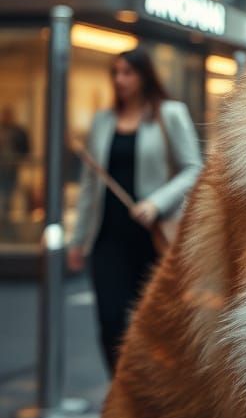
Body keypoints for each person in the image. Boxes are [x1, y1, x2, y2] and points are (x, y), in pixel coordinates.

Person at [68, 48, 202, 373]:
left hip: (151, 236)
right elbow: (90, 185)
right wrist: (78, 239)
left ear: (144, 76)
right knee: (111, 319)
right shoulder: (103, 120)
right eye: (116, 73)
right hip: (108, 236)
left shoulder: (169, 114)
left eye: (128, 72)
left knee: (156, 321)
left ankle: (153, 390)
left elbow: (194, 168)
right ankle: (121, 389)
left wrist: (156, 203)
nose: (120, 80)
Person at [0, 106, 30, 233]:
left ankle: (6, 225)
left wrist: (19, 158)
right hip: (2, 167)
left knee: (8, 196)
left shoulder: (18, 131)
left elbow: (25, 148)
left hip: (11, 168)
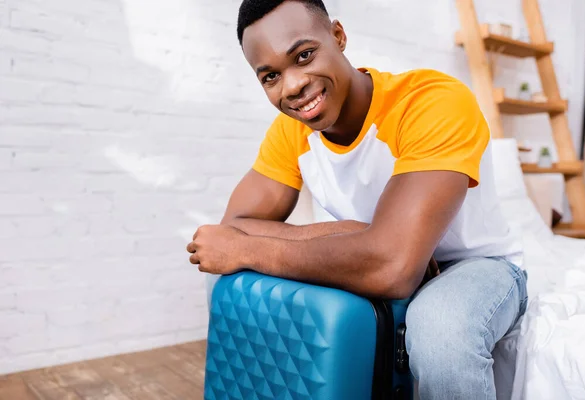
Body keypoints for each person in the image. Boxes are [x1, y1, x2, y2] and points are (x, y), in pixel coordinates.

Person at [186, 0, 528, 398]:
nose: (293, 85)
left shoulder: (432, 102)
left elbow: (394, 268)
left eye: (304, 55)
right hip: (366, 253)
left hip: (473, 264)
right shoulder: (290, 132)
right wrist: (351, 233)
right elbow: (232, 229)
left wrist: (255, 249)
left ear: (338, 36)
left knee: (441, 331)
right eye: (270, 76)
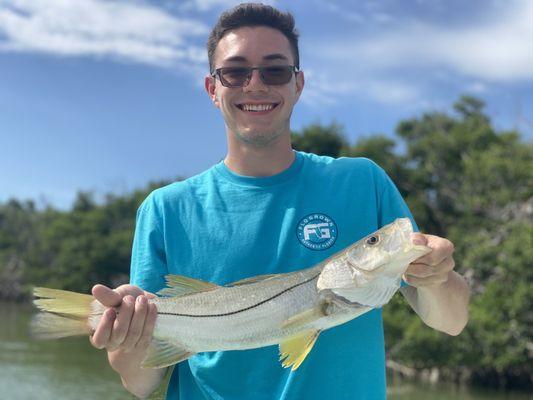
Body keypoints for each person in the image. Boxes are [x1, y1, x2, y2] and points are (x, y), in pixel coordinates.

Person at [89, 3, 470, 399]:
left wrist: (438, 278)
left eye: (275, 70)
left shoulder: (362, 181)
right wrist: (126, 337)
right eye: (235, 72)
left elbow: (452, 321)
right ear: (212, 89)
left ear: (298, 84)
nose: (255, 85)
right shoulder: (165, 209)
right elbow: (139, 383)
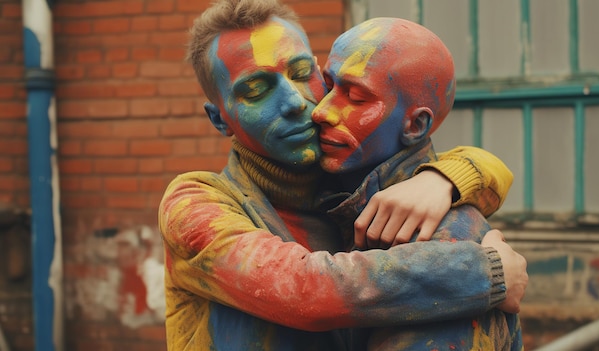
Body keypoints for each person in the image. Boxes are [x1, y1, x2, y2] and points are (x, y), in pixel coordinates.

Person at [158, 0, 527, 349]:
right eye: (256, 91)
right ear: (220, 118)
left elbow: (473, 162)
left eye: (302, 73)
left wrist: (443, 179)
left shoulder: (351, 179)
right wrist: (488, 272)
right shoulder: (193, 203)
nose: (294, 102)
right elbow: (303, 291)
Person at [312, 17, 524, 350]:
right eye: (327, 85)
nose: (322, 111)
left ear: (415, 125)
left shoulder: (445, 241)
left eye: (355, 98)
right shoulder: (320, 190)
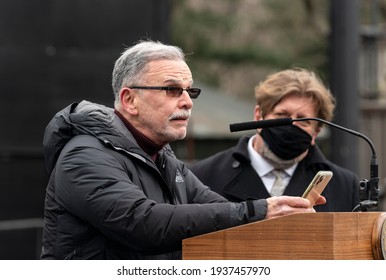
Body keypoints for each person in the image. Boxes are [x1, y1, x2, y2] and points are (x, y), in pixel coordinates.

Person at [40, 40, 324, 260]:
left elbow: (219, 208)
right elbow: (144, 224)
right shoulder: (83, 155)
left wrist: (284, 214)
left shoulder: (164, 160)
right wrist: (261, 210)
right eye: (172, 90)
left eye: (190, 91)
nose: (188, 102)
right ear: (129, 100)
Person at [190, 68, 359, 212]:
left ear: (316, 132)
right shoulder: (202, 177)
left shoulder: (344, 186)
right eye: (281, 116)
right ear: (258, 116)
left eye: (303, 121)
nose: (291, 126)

### [TASK INSTRUCTIONS]
The answer consists of the records repeated exactly, without any images.

### [WRITTEN RESPONSE]
Body keypoints for each person in the image. Boxes are [x1, y1, x2, y2] and points are (x, y), in pixel coordinates.

Person at [68, 48, 202, 373]:
left hip: (151, 236)
right elbow: (90, 185)
right wrist: (78, 239)
left ear: (144, 76)
right knee: (111, 319)
right shoulder: (103, 120)
right eye: (116, 73)
right hip: (108, 236)
left shoulder: (169, 114)
left eye: (128, 72)
left knee: (156, 321)
left ankle: (153, 390)
left elbow: (194, 168)
right ankle: (121, 389)
left wrist: (156, 203)
nose: (120, 80)
Person at [0, 106, 30, 233]:
left ankle: (6, 225)
left wrist: (19, 158)
right hip: (2, 167)
left knee: (8, 196)
left shoulder: (18, 131)
left elbow: (25, 148)
left hip: (11, 168)
Body keypoints for each person in the image. Boxes are [x1, y1, x2, y2] and points are (x, y), in pixel coordinates.

Person at [186, 0, 528, 398]:
nose: (293, 85)
left shoulder: (432, 102)
left elbow: (394, 268)
left eye: (304, 55)
right hip: (366, 253)
left hip: (473, 264)
right shoulder: (290, 132)
right wrist: (351, 233)
right elbow: (232, 229)
left wrist: (255, 249)
left ear: (338, 36)
left knee: (441, 331)
right eye: (270, 76)
Body keypoints for each person in the image. Boxes are [x1, y1, x2, y2] and points are (x, y), in pixel coordinates.

Person at [89, 3, 470, 399]:
left wrist: (438, 278)
left eye: (275, 70)
left shoulder: (362, 181)
right wrist: (126, 337)
right eye: (235, 72)
left elbow: (452, 321)
right ear: (212, 89)
left ear: (298, 84)
nose: (255, 85)
right shoulder: (165, 209)
right elbow: (139, 383)
Body keypoints for each person in the image. Boxes are [x1, y1, x2, y2] and points are (x, y), in pixel coordinates.

Person at [158, 0, 527, 349]:
right eye: (256, 91)
right ear: (220, 118)
left elbow: (473, 162)
left eye: (302, 73)
left wrist: (443, 179)
left shoulder: (351, 179)
right wrist: (488, 272)
right shoulder: (193, 203)
nose: (294, 102)
right elbow: (303, 291)
Person at [312, 17, 524, 350]:
right eye: (327, 85)
nose: (322, 111)
left ear: (415, 125)
left shoulder: (445, 241)
left eye: (355, 98)
right shoulder: (320, 190)
Body keypoints for each person in the image. Boxes are [x1, y1, x2, y2] and points are (x, y), in pixel coordinates.

Person at [40, 40, 324, 260]:
left elbow: (219, 208)
right elbow: (144, 224)
right shoulder: (83, 155)
left wrist: (284, 214)
left shoulder: (164, 160)
right wrist: (261, 210)
right eye: (172, 90)
left eye: (190, 91)
nose: (188, 102)
right ear: (129, 100)
Person at [190, 68, 359, 212]:
left ear: (316, 132)
right shoulder: (202, 177)
left shoulder: (344, 186)
right eye: (281, 116)
right ear: (258, 116)
left eye: (303, 121)
nose: (291, 126)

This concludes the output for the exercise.